PROBLEM STATEMENT — Edit the items from the line with "February 2025" up to and including the line with "Search in this blog", replacing "blog" with "website" and leaving everything else unchanged.

===== THE INPUT

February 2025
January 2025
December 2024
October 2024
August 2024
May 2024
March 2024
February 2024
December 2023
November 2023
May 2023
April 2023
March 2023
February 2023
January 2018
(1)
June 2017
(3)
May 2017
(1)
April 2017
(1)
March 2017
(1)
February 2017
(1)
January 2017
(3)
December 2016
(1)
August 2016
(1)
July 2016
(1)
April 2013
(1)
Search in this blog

==========
===== THE INPUT

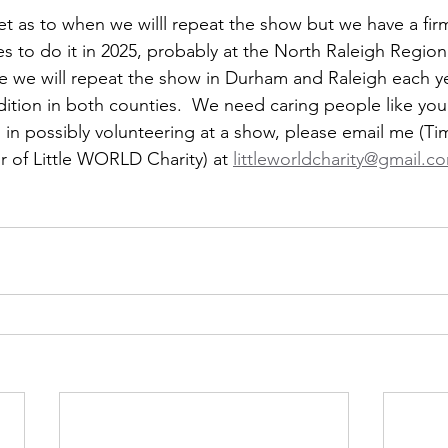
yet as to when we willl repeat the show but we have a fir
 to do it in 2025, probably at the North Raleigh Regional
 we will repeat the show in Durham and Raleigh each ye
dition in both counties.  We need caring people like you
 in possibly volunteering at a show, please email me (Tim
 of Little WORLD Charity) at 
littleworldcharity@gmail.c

==========
===== THE INPUT

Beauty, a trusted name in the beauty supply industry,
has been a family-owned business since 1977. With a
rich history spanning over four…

==========

WRITTEN RESPONSE —
February 2025
January 2025
December 2024
October 2024
August 2024
May 2024
March 2024
February 2024
December 2023
November 2023
May 2023
April 2023
March 2023
February 2023
January 2018
(1)
June 2017
(3)
May 2017
(1)
April 2017
(1)
March 2017
(1)
February 2017
(1)
January 2017
(3)
December 2016
(1)
August 2016
(1)
July 2016
(1)
April 2013
(1)
Search in this website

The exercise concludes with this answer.